# epson r2400



## mike1979 (Feb 11, 2012)

hey guys just wondering if I can use my epson r2400 to do sublimation work, im new to the industry and i am trying to figure out if i can use this printer or if i should buy a new one. Thanks


----------



## mgparrish (Jul 9, 2005)

mike1979 said:


> hey guys just wondering if I can use my epson r2400 to do sublimation work, im new to the industry and i am trying to figure out if i can use this printer or if i should buy a new one. Thanks


You won't be able to purchase "licensed" desktop inks for that printer. The only current 8 color printer Sawgrass supports is the R1900, the R2400 has a different ink set.

Having said that I have seen sub inks for the K3 ink set sold outside the Sawgrass domain.

But for desktop sublimation best practice is to use a WF1100 as it only has 4 colors, which is all you need for quality sublimation. More printheads just means more costs and more chances for head banding and clogs. 

Sublimation color gamut is limited so while the extra colors of the 2400 may be great for photo printing on photo paper that doesn't mean your sublimation output would be noticed to be any better.

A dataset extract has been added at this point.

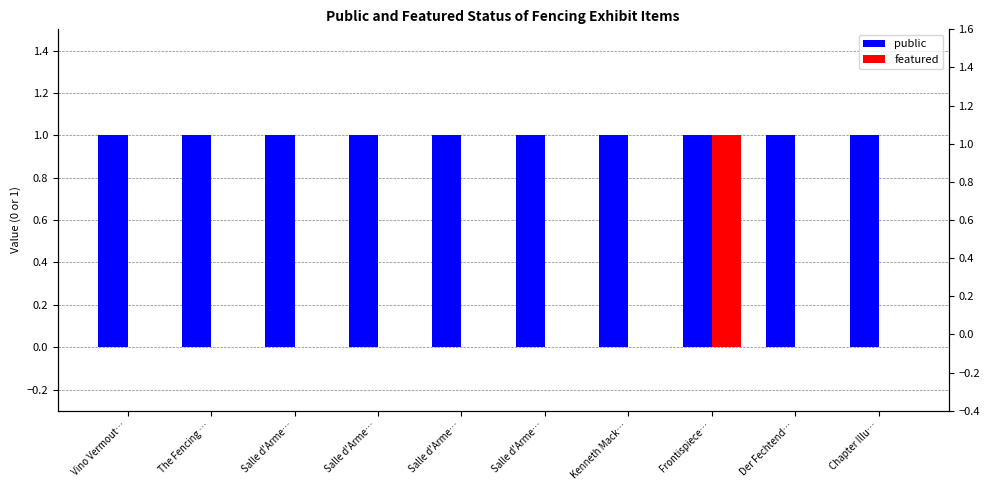

Reading left to right, transcribe all the data shown in this chart.

public: 1	1	1	1	1	1	1	1	1	1
featured: 0	0	0	0	0	0	0	1	0	0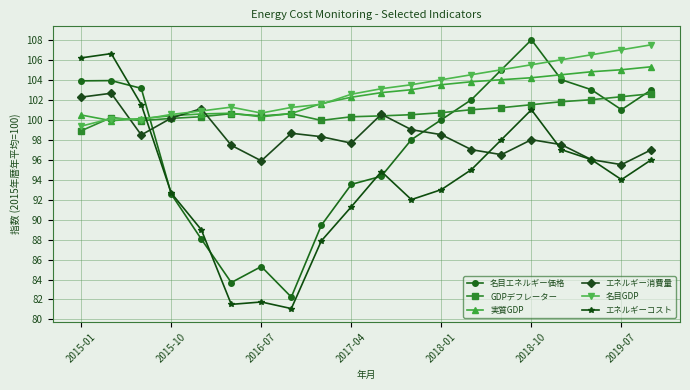

What are all the series names shown in the legend?

名目エネルギー価格, GDPデフレーター, 実質GDP, エネルギー消費量, 名目GDP, エネルギーコスト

I used that printer maybe 6 years ago for pigments and canvas roll printing but really overkill for sublimation.


----------



## mike1979 (Feb 11, 2012)

thanks, whats the best place to buy the 1100? i've seen so many different prices. im real green here


----------



## baddjun1 (Aug 5, 2009)

Prices vary, but Office Depot, Staples, and Office Max run sales specials from time to time. Check to see if they are on sale (from $109 - $129).


----------



## mgparrish (Jul 9, 2005)

mike1979 said:


> thanks, whats the best place to buy the 1100? i've seen so many different prices. im real green here


I got mine for $129 direct from Epson with free shipping, but that offer isn't always on-going.


----------